Read our helpful guide to modes of film distribution in the UK.
How do I get my short film seen on screen?
The best way to get short films on screen is to submit them for consideration for short film festivals. There are hundreds of shorts festivals held in the UK and internationally each year. Film Freeway is a good resource for isolating festivals to target and submitting your film. You may also find the British Council’s Festivals Directory useful.
Getting short films into cinemas is harder, but if there’s a reason why you think your short would work for a particular cinema (perhaps it is set nearby, stars local or regional actors, or has a story or theme you think would appeal to that cinema’s audience), it’s worth contacting their programming team to pitch it and offering your ideas for a context in which to screen it. Our UK independent cinemas map may be helpful.
Short film distributor Shorts International accepts submissions of short films to consider for various outlets, including cinema, TV and online.

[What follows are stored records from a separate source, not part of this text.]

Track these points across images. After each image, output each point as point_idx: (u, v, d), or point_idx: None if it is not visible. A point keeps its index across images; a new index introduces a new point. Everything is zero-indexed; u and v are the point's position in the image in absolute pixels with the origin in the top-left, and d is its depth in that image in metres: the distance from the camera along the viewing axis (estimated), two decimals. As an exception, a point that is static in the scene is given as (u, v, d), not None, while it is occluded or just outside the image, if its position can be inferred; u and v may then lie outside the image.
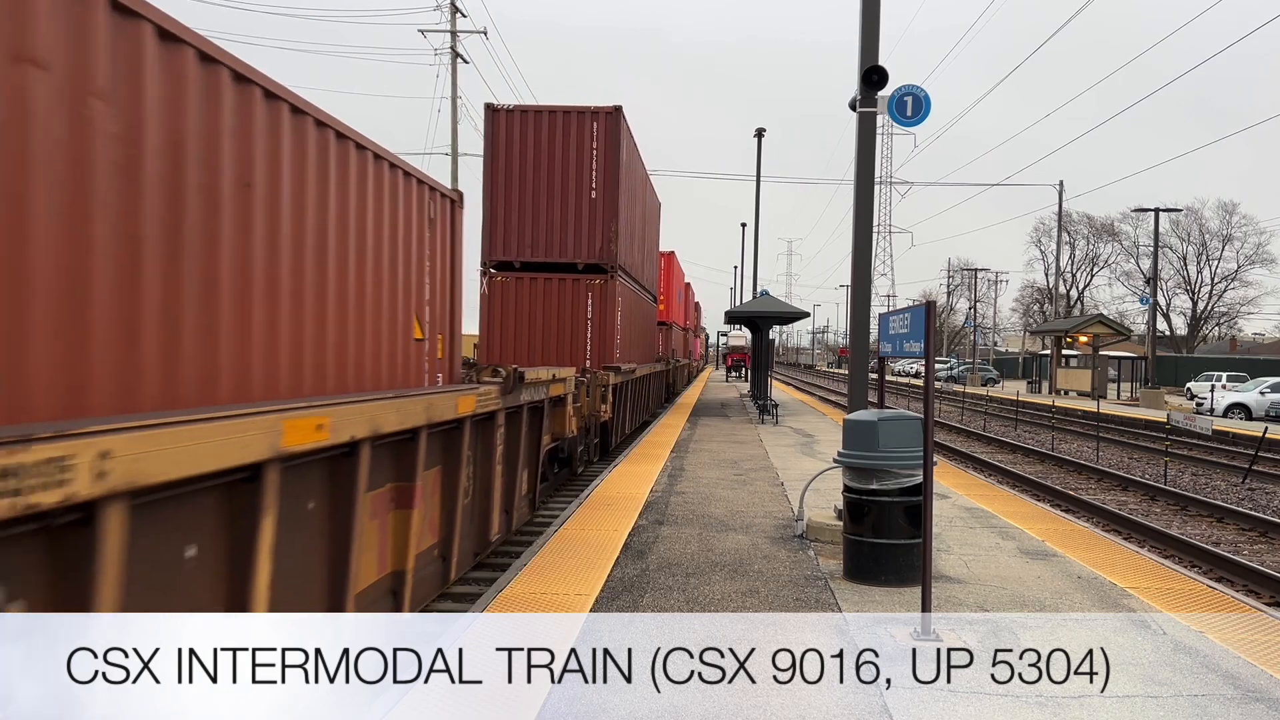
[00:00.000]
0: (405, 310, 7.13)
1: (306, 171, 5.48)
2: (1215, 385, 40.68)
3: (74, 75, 3.56)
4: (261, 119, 4.97)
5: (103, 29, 3.71)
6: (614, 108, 15.79)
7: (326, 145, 5.74)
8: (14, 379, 3.31)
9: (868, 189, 10.19)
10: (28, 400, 3.36)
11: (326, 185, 5.73)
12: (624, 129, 16.18)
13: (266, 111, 5.03)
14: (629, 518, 8.99)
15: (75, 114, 3.58)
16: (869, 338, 10.64)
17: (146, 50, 4.00)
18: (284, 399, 5.07)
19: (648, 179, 21.75)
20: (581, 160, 15.61)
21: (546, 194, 15.63)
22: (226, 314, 4.64)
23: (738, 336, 59.69)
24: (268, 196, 5.04)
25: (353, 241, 6.11)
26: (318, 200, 5.63)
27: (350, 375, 6.12)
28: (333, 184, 5.81)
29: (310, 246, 5.53)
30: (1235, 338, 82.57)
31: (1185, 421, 18.54)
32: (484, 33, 37.18)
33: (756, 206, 37.38)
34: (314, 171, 5.57)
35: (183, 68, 4.26)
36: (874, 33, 9.89)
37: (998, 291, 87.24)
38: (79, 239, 3.61)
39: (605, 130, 15.66)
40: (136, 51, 3.93)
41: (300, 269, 5.42)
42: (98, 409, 3.70)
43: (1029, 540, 8.41)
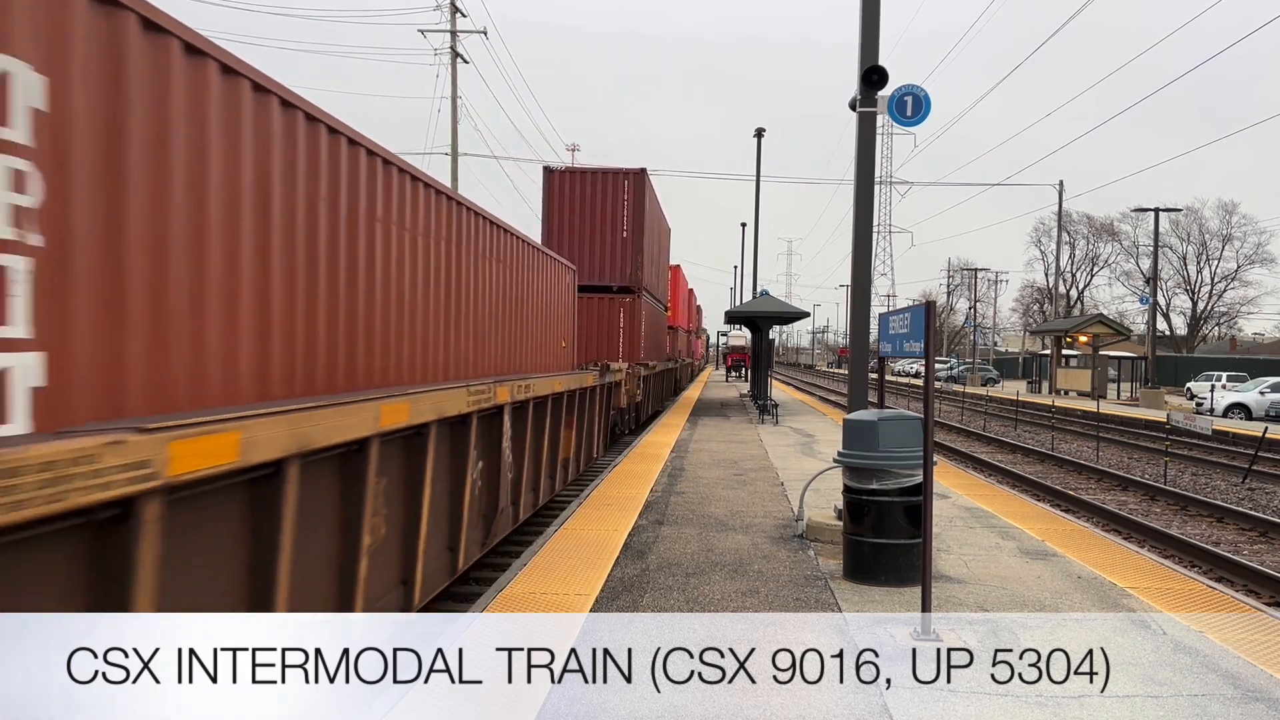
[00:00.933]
0: (560, 331, 13.76)
1: (524, 270, 10.92)
2: (1215, 385, 40.67)
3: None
4: (523, 253, 11.06)
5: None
6: (640, 169, 20.70)
7: (533, 257, 11.66)
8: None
9: (868, 189, 10.18)
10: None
11: (530, 274, 11.47)
12: (647, 184, 20.89)
13: (523, 247, 11.11)
14: (629, 517, 8.99)
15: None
16: (869, 338, 10.64)
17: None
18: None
19: (661, 213, 25.86)
20: (616, 209, 20.27)
21: (589, 233, 20.16)
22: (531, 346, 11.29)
23: (738, 336, 59.65)
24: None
25: (544, 299, 12.34)
26: (530, 276, 11.45)
27: (542, 363, 12.26)
28: (543, 281, 12.31)
29: (531, 306, 11.57)
30: (1235, 338, 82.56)
31: (1185, 421, 18.54)
32: (484, 33, 37.19)
33: (756, 206, 37.39)
34: (528, 270, 11.15)
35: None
36: (874, 33, 9.88)
37: (998, 291, 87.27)
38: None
39: (633, 186, 20.43)
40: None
41: (530, 318, 11.51)
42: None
43: (1029, 540, 8.41)
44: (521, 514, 9.96)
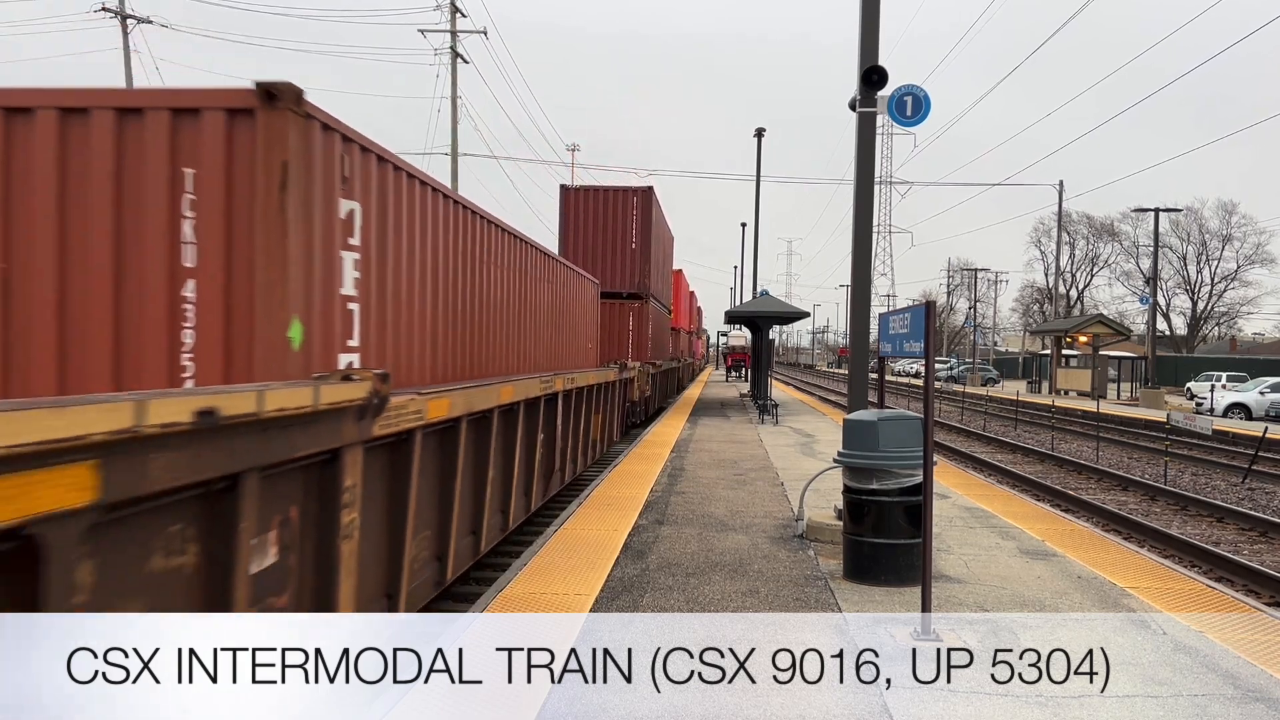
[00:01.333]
0: (591, 334, 16.49)
1: (535, 270, 11.37)
2: (1215, 385, 40.65)
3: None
4: (563, 273, 13.36)
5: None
6: (648, 187, 22.85)
7: (569, 276, 13.98)
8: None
9: (868, 189, 10.18)
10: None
11: (567, 290, 13.67)
12: (654, 200, 22.85)
13: (563, 269, 13.47)
14: (629, 517, 8.99)
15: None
16: (869, 338, 10.63)
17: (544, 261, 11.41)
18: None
19: (666, 224, 27.70)
20: (626, 222, 22.25)
21: (602, 245, 22.12)
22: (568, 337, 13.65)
23: (738, 336, 59.65)
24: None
25: (577, 309, 14.66)
26: (555, 287, 12.82)
27: (576, 361, 14.31)
28: (575, 294, 14.55)
29: (568, 315, 13.81)
30: (1235, 338, 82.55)
31: (1185, 421, 18.54)
32: (484, 33, 37.21)
33: (756, 206, 37.38)
34: (535, 271, 11.36)
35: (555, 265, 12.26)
36: (874, 33, 9.88)
37: (998, 291, 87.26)
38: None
39: (641, 202, 22.42)
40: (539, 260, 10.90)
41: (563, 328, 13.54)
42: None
43: (1029, 540, 8.41)
44: (565, 478, 12.61)
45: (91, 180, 4.88)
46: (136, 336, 4.88)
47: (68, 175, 4.88)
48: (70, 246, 4.89)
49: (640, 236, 22.29)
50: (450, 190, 7.66)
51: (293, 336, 4.93)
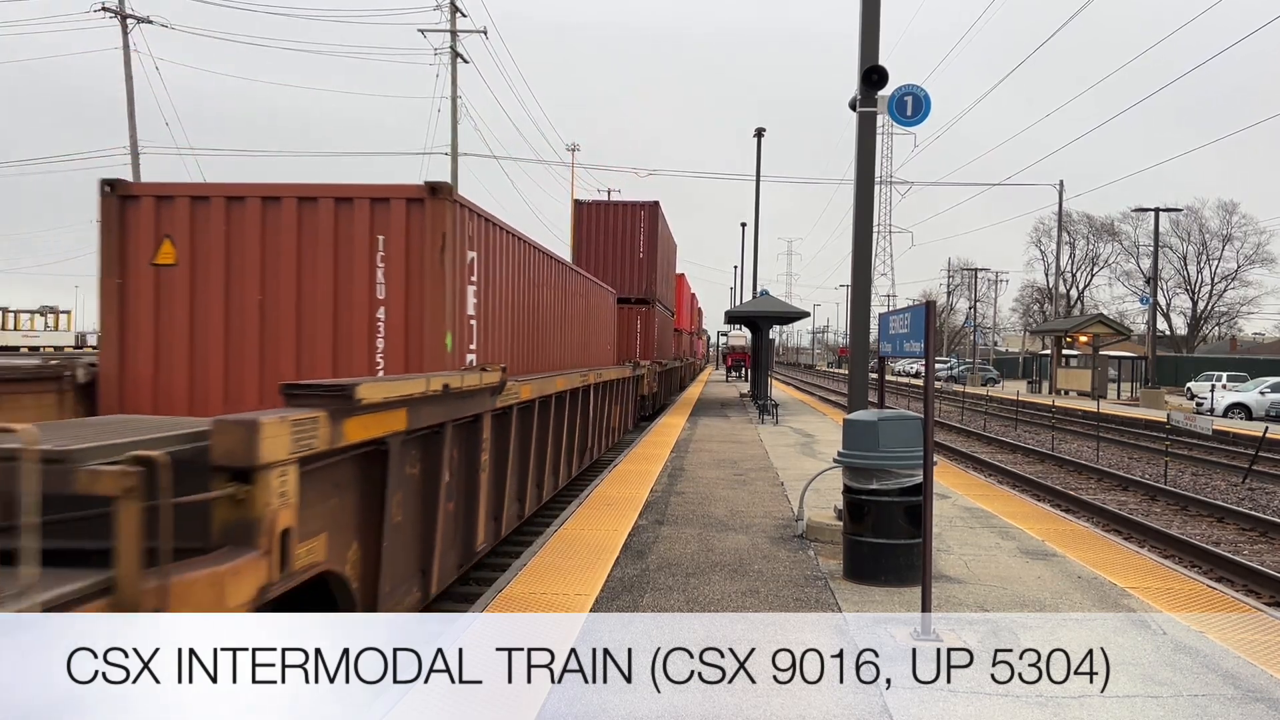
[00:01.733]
0: (610, 337, 18.72)
1: (575, 289, 13.88)
2: (1215, 385, 40.64)
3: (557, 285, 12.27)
4: (588, 286, 15.65)
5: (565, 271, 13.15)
6: (654, 202, 24.69)
7: (593, 288, 16.01)
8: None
9: (868, 189, 10.18)
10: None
11: (583, 296, 14.82)
12: (659, 214, 24.92)
13: (589, 283, 15.81)
14: (629, 517, 8.99)
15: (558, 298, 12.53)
16: (869, 338, 10.62)
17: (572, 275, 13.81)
18: (570, 368, 12.86)
19: (670, 234, 29.70)
20: (634, 234, 24.20)
21: (613, 254, 24.06)
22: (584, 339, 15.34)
23: (738, 336, 59.59)
24: (568, 304, 13.21)
25: (599, 316, 16.67)
26: (588, 301, 15.19)
27: (599, 360, 16.17)
28: (597, 303, 16.45)
29: (594, 321, 15.84)
30: (1235, 337, 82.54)
31: (1185, 421, 18.53)
32: (484, 32, 37.22)
33: (756, 206, 37.36)
34: (574, 289, 13.84)
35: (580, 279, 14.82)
36: (874, 32, 9.87)
37: (998, 291, 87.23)
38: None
39: (648, 216, 24.42)
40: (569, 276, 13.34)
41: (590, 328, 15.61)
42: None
43: (1029, 540, 8.41)
44: (593, 456, 15.00)
45: (319, 242, 7.46)
46: (347, 343, 7.47)
47: (302, 239, 7.46)
48: (304, 284, 7.47)
49: (647, 247, 24.33)
50: (521, 233, 10.02)
51: (447, 344, 7.48)
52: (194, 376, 7.51)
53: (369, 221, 7.40)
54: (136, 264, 7.57)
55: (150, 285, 7.55)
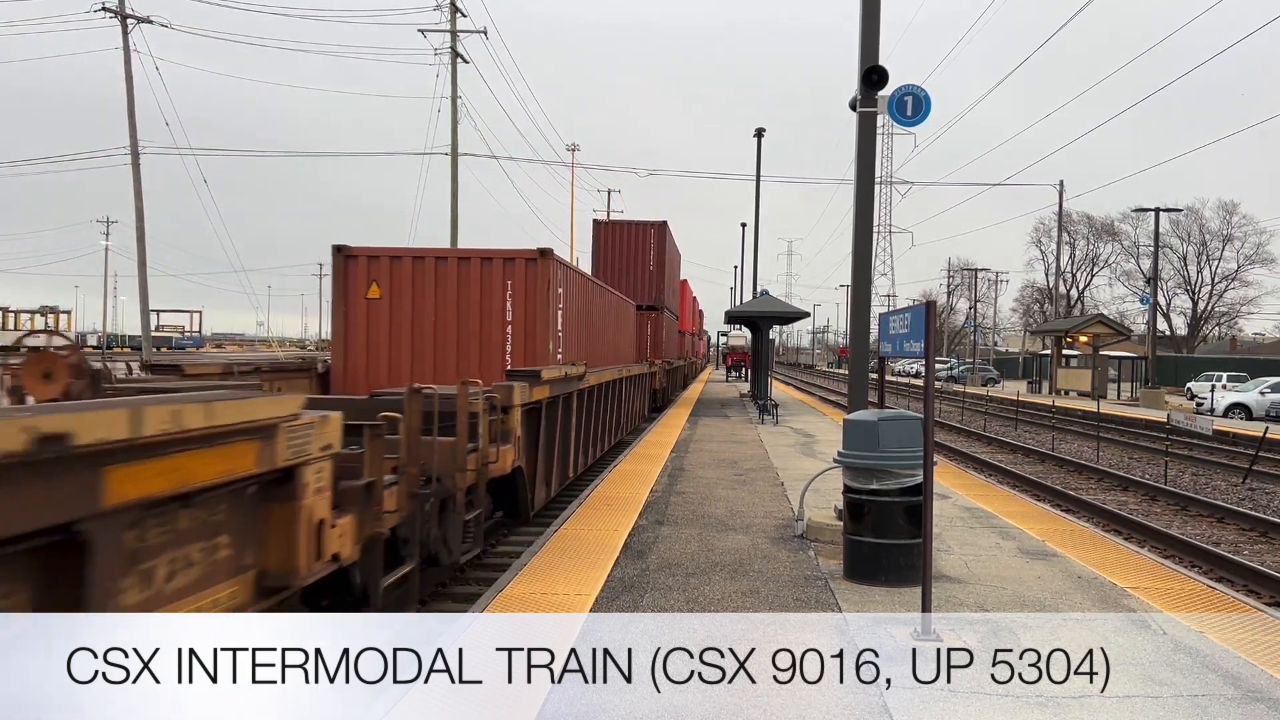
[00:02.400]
0: (635, 339, 24.02)
1: (611, 305, 18.67)
2: (1215, 385, 40.63)
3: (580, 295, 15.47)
4: (616, 300, 20.36)
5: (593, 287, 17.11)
6: (662, 222, 29.02)
7: (619, 301, 20.60)
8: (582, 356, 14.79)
9: (868, 189, 10.17)
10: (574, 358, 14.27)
11: (615, 309, 19.48)
12: (667, 232, 29.27)
13: (617, 297, 20.58)
14: (629, 517, 8.99)
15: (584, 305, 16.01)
16: (869, 338, 10.62)
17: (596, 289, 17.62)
18: (609, 365, 17.29)
19: (675, 247, 33.38)
20: (644, 249, 28.26)
21: (626, 266, 27.94)
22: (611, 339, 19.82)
23: (738, 336, 59.58)
24: (606, 316, 17.78)
25: (625, 323, 21.54)
26: (617, 312, 19.99)
27: (624, 358, 20.65)
28: (622, 311, 21.11)
29: (623, 326, 21.06)
30: (1235, 338, 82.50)
31: (1185, 421, 18.53)
32: (484, 32, 37.18)
33: (756, 207, 37.35)
34: (610, 305, 18.55)
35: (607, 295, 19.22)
36: (874, 32, 9.87)
37: (998, 291, 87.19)
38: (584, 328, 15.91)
39: (657, 233, 28.50)
40: (593, 289, 17.01)
41: (619, 330, 20.57)
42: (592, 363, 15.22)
43: (1029, 540, 8.41)
44: (621, 434, 19.07)
45: (470, 284, 12.04)
46: (488, 350, 11.94)
47: (460, 282, 12.03)
48: (461, 313, 12.02)
49: (656, 260, 28.28)
50: (583, 271, 15.51)
51: (550, 349, 11.76)
52: (391, 368, 11.86)
53: (502, 272, 11.99)
54: (355, 299, 12.05)
55: (363, 312, 12.02)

Jobs, careers and training
How do I apply to work at the ICO?
I want to work in film exhibition. Where do I start?
Read our Working in film exhibition guide, which covers the types of roles available in independent and commercial film exhibition, as well as in film distribution.
Visit our Jobs board, where we post jobs from across the sector; from programming to film education, from cinema marketing to box office staff.

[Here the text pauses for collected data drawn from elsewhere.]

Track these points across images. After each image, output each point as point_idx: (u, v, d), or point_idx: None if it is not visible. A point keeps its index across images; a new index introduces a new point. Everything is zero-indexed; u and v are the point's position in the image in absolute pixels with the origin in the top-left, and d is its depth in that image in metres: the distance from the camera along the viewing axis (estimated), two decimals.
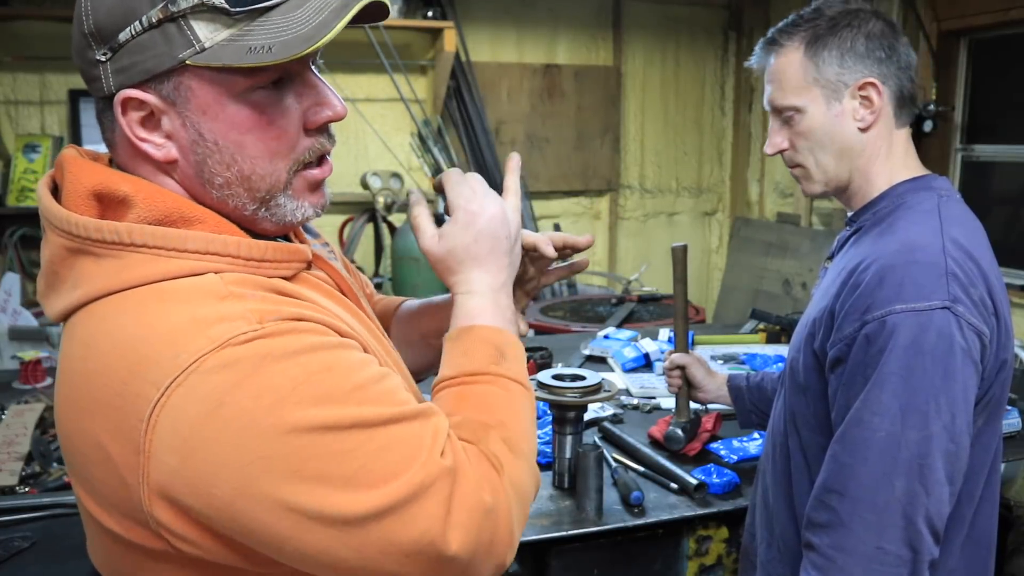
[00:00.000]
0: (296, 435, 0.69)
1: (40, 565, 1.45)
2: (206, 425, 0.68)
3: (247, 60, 0.73)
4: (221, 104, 0.77)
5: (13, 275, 3.28)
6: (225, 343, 0.69)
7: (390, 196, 4.17)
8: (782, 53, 1.26)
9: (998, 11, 3.45)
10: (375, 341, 0.89)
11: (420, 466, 0.73)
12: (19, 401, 2.18)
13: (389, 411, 0.74)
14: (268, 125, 0.79)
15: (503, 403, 0.86)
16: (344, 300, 0.89)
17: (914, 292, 1.07)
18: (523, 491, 0.82)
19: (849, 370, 1.12)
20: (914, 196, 1.22)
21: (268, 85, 0.78)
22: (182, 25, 0.73)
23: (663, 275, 4.43)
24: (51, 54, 3.72)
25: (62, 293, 0.78)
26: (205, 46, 0.74)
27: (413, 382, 0.98)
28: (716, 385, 1.78)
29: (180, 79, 0.75)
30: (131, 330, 0.72)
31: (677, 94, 5.05)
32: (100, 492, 0.75)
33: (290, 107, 0.80)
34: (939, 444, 1.05)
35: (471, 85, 4.39)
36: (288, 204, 0.83)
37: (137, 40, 0.74)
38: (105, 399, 0.71)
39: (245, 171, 0.79)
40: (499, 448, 0.81)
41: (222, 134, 0.77)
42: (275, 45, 0.73)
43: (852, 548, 1.07)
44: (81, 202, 0.77)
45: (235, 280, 0.75)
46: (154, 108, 0.77)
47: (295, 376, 0.70)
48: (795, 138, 1.27)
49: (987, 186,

If it is feasible for you, consider volunteering at a local cinema or film festival to gain experience and make contacts – isolate nearby independent exhibitors via our Cinemas in the UK & Ireland map. You could also apply for entry level roles in box office or front of house.
You may be interested in Film Exhibition & Distribution (FEDS), our training scheme which specifically seeks to redress imbalances in demographic representation in the film industry. If you’re a new entrant to the industry and a UK resident, you may be eligible for future iterations of this course.
You may also be interested in our Online Learning courses, designed for people who want to learn in their own time and from home.
I want to develop my film industry career. How can you help?
All ICO training courses are designed to enhance your professional development as well as equip you to better support your venue.
Our flagship training course, Cultural Cinema Exhibition – a practical, comprehensive one-stop shop for film professionals offering insight into a range of areas including programming, curation, artists’ moving image, film education, marketing and audience development – has become a recognised industry standard, with alumni from the course going on to acquire jobs in some of the key film exhibition and distribution companies in the UK and internationally.
In the past few years we have run schemes specifically around personal career development, including several iterations of our Women’s Leadership and Elevate programmes – the first, designed to help women realise their potential for leadership within the sector and the second, to give people the skills and confidence needed to attain senior management roles. We have also run Developing Your Film Festival, which brings together expert speakers and festivals from across the globe.
We run courses around the UK and internationally and wherever possible, secure funding to keep fees low and subsidise travel and accommodation.
We run some courses partly or entirely online (including our Core Skills webinar series). We also offer streamlined online versions of key ICO courses for people who want to learn at their own rate and from home – see all currently available ICO Online Learning courses.